--- Dataset records ---

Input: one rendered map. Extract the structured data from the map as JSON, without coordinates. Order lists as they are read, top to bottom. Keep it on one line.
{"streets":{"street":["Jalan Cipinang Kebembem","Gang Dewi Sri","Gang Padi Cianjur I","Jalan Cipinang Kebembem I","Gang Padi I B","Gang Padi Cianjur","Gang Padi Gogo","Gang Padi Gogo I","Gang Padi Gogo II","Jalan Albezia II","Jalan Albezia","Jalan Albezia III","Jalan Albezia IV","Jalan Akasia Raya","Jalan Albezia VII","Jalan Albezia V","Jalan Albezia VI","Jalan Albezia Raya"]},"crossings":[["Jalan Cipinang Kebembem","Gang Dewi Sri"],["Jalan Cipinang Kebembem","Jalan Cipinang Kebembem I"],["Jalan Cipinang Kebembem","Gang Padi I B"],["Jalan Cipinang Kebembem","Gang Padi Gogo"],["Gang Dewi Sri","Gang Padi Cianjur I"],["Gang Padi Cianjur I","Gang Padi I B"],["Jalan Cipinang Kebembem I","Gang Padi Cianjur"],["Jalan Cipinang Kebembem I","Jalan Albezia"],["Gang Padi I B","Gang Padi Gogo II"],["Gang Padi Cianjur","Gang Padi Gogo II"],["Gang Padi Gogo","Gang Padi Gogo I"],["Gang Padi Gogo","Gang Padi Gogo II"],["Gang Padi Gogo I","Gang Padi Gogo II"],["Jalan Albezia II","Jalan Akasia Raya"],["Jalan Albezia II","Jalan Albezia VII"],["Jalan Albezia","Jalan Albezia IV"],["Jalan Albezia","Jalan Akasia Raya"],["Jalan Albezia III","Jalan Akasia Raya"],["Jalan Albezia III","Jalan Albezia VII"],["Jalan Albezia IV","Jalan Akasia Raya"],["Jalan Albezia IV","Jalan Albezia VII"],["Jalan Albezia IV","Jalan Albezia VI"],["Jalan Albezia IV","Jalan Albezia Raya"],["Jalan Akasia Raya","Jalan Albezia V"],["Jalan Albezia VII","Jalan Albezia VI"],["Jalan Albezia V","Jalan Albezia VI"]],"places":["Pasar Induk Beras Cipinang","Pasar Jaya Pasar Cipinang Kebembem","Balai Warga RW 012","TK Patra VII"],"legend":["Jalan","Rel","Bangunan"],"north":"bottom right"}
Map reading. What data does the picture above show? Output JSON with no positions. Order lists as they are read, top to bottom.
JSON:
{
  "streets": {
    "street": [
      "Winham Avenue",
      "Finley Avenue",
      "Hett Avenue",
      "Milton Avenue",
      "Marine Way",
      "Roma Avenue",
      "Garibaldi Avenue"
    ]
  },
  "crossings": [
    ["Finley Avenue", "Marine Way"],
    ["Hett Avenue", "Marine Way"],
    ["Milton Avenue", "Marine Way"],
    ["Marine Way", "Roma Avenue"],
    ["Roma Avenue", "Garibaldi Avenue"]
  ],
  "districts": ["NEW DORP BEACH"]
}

---

# Aim of the task
All records shown above are to be reproduced without any alteration.

# Answer box
Input: one rendered map. Extract the structured data from the map as JSON, without coordinates. Order lists as they are read, top to bottom. Keep it on one line.
{"streets":{"street":["Jalan Cipinang Kebembem","Gang Dewi Sri","Gang Padi Cianjur I","Jalan Cipinang Kebembem I","Gang Padi I B","Gang Padi Cianjur","Gang Padi Gogo","Gang Padi Gogo I","Gang Padi Gogo II","Jalan Albezia II","Jalan Albezia","Jalan Albezia III","Jalan Albezia IV","Jalan Akasia Raya","Jalan Albezia VII","Jalan Albezia V","Jalan Albezia VI","Jalan Albezia Raya"]},"crossings":[["Jalan Cipinang Kebembem","Gang Dewi Sri"],["Jalan Cipinang Kebembem","Jalan Cipinang Kebembem I"],["Jalan Cipinang Kebembem","Gang Padi I B"],["Jalan Cipinang Kebembem","Gang Padi Gogo"],["Gang Dewi Sri","Gang Padi Cianjur I"],["Gang Padi Cianjur I","Gang Padi I B"],["Jalan Cipinang Kebembem I","Gang Padi Cianjur"],["Jalan Cipinang Kebembem I","Jalan Albezia"],["Gang Padi I B","Gang Padi Gogo II"],["Gang Padi Cianjur","Gang Padi Gogo II"],["Gang Padi Gogo","Gang Padi Gogo I"],["Gang Padi Gogo","Gang Padi Gogo II"],["Gang Padi Gogo I","Gang Padi Gogo II"],["Jalan Albezia II","Jalan Akasia Raya"],["Jalan Albezia II","Jalan Albezia VII"],["Jalan Albezia","Jalan Albezia IV"],["Jalan Albezia","Jalan Akasia Raya"],["Jalan Albezia III","Jalan Akasia Raya"],["Jalan Albezia III","Jalan Albezia VII"],["Jalan Albezia IV","Jalan Akasia Raya"],["Jalan Albezia IV","Jalan Albezia VII"],["Jalan Albezia IV","Jalan Albezia VI"],["Jalan Albezia IV","Jalan Albezia Raya"],["Jalan Akasia Raya","Jalan Albezia V"],["Jalan Albezia VII","Jalan Albezia VI"],["Jalan Albezia V","Jalan Albezia VI"]],"places":["Pasar Induk Beras Cipinang","Pasar Jaya Pasar Cipinang Kebembem","Balai Warga RW 012","TK Patra VII"],"legend":["Jalan","Rel","Bangunan"],"north":"bottom right"}
Map reading. What data does the picture above show? Output JSON with no positions. Order lists as they are read, top to bottom.
JSON:
{
  "streets": {
    "street": [
      "Winham Avenue",
      "Finley Avenue",
      "Hett Avenue",
      "Milton Avenue",
      "Marine Way",
      "Roma Avenue",
      "Garibaldi Avenue"
    ]
  },
  "crossings": [
    ["Finley Avenue", "Marine Way"],
    ["Hett Avenue", "Marine Way"],
    ["Milton Avenue", "Marine Way"],
    ["Marine Way", "Roma Avenue"],
    ["Roma Avenue", "Garibaldi Avenue"]
  ],
  "districts": ["NEW DORP BEACH"]
}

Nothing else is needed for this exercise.